[Bender]

if there’s one that comes “safe by design” for kids.

I am not aware of such a thing. I think it would be a combination of sitting with your kids and helping them understand all the bad things the internet will throw at them and some effort on your part to lock it down and let them know some of the safeguards will be loosened as they mature. Help them become jaded and skeptical of the internet early. Educate them on all the shady marketing and psychological manipulation practices of corporations.

Probably something like [1] or one of the education focused distributions. I have never tried any of them. Then it may be some effort on your part to block adult sites using DNS [2]. They can bypass this but you can make some effort on your router to block DoH using a local Unbound DNS entry:

    local-zone: "use-application-dns.net." always_nxdomain

and of course configuring applications to use either your DNS or something online that attempts to block adult sites. Also set up a start-up script to blackhole route all the DoH/DoT providers other than those you approve. Despite popular belief blocking DoH is trivial. This wont help with corporate sites that try to manipulate kids into pushing the parents to buy things. This is really something that you will have to help your kids understand. There are ways to lock down Linux and only allow specific web-sites but that involves setting up a Squid SSL-Bump proxy and that will break a few sites. A TLS MitM proxy like Squid is about the only thing that really works these days as so many sites are behind a CDN. I have never tested a MitM of Discord using Squid. The only sites I know that sortof won't work in a MitM proxy are those that still do certificate pinning and there are not many.

As Mr Bees69 said this can make them resentful especially if it is obvious they can not do things their friends are doing. Their friends will teach them how to bypass anything especially if they are teens. Teens can get around most limitations from within video games and Discord. Many watch / stream pirated or adult movies together from within rated-pg games which in a way is somewhat worse than just going a porn site as they will get their adult knowledge from their friends instead of you.

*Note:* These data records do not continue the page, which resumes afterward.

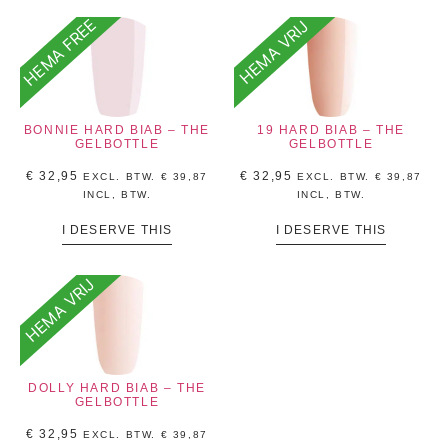
HEMA FREE
HEMA VRIJ
BONNIE HARD BIAB – THE
19 HARD BIAB – THE
GELBOTTLE
GELBOTTLE
€
32,95
€
32,95
EXCL. BTW.
€
39,87
EXCL. BTW.
€
39,87
INCL, BTW.
INCL, BTW.
I DESERVE THIS
I DESERVE THIS
HEMA VRIJ
DOLLY HARD BIAB – THE
GELBOTTLE
€
32,95
EXCL. BTW.
€
39,87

Their friends are worse than LLM's in that as a group they will confidently give amazingly poor advice.

[1] - https://www.endpointdev.com/blog/2021/01/linux-distro-for-ki...

[2] - https://www.opendns.com/home-internet-security/

[Mr_Bees69]

Plus, youll need to block some great resources. Reddit, archive.org, and the wikimedia commons (wikipedia's filehost) just to name a few.

[Bender]

Indeed. Anything that allows users to add their own text links or multimedia content can go from rate-g to rated-xxx in hot second or until a moderator maybe removes something. That's why I have been pushing people to use RTA [1] headers on sites instead of the silly privacy invading 3rd party verification sites. With RTA headers one could add a single header on any adult or user-content driven URL. A MitM proxy could block any URL that contains that header.

[1] - https://www.rtalabel.org/index.php?content=howtofaq#single

[markun]

Didn't knew about RTA, I really like the way it's proposed.